Task item
Retype every line of text in the material below without changing anything, and leave the pictures out of your answer.

++++++++++++++++++++

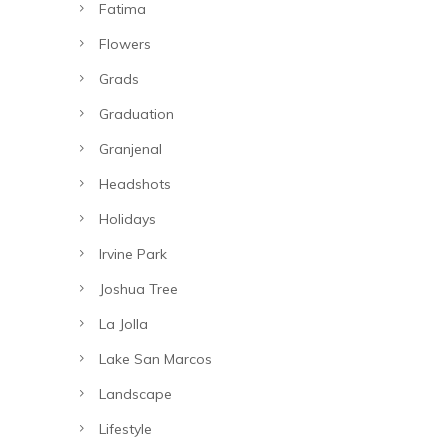
Fatima
Flowers
Grads
Graduation
Granjenal
Headshots
Holidays
Irvine Park
Joshua Tree
La Jolla
Lake San Marcos
Landscape
Lifestyle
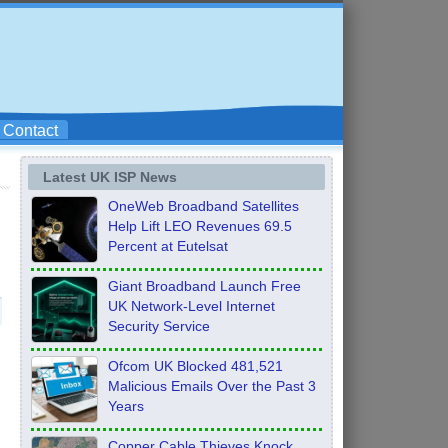
Contact
Latest UK ISP News
OneWeb Broadband Satellites
Help Lift LEO Revenues 69.5
Percent at Eutelsat
Giant Broadband Launch Free
UK Network-Level Internet
Security Service
Ofcom UK Blocked 481,521
Malicious Emails Over the Past 3
Years
Copper Cable Thieves Knock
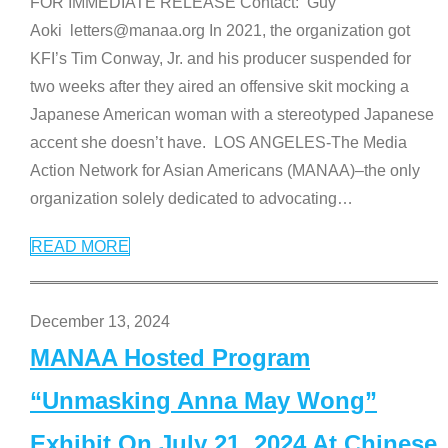
FOR IMMEDIATE RELEASE Contact: Guy
Aoki letters@manaa.org In 2021, the organization got
KFI’s Tim Conway, Jr. and his producer suspended for
two weeks after they aired an offensive skit mocking a
Japanese American woman with a stereotyped Japanese
accent she doesn’t have. LOS ANGELES-The Media
Action Network for Asian Americans (MANAA)–the only
organization solely dedicated to advocating
…
READ MORE
December 13, 2024
MANAA Hosted Program
“Unmasking Anna May Wong”
Exhibit On July 21, 2024 At Chinese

++++++++++++++++++++

Finished exercise
Fatima
Flowers
Grads
Graduation
Granjenal
Headshots
Holidays
Irvine Park
Joshua Tree
La Jolla
Lake San Marcos
Landscape
Lifestyle
Contact
Latest UK ISP News
OneWeb Broadband Satellites
Help Lift LEO Revenues 69.5
Percent at Eutelsat
Giant Broadband Launch Free
UK Network-Level Internet
Security Service
Ofcom UK Blocked 481,521
Malicious Emails Over the Past 3
Years
Copper Cable Thieves Knock
FOR IMMEDIATE RELEASE Contact: Guy
Aoki letters@manaa.org In 2021, the organization got
KFI’s Tim Conway, Jr. and his producer suspended for
two weeks after they aired an offensive skit mocking a
Japanese American woman with a stereotyped Japanese
accent she doesn’t have. LOS ANGELES-The Media
Action Network for Asian Americans (MANAA)–the only
organization solely dedicated to advocating
…
READ MORE
December 13, 2024
MANAA Hosted Program
“Unmasking Anna May Wong”
Exhibit On July 21, 2024 At Chinese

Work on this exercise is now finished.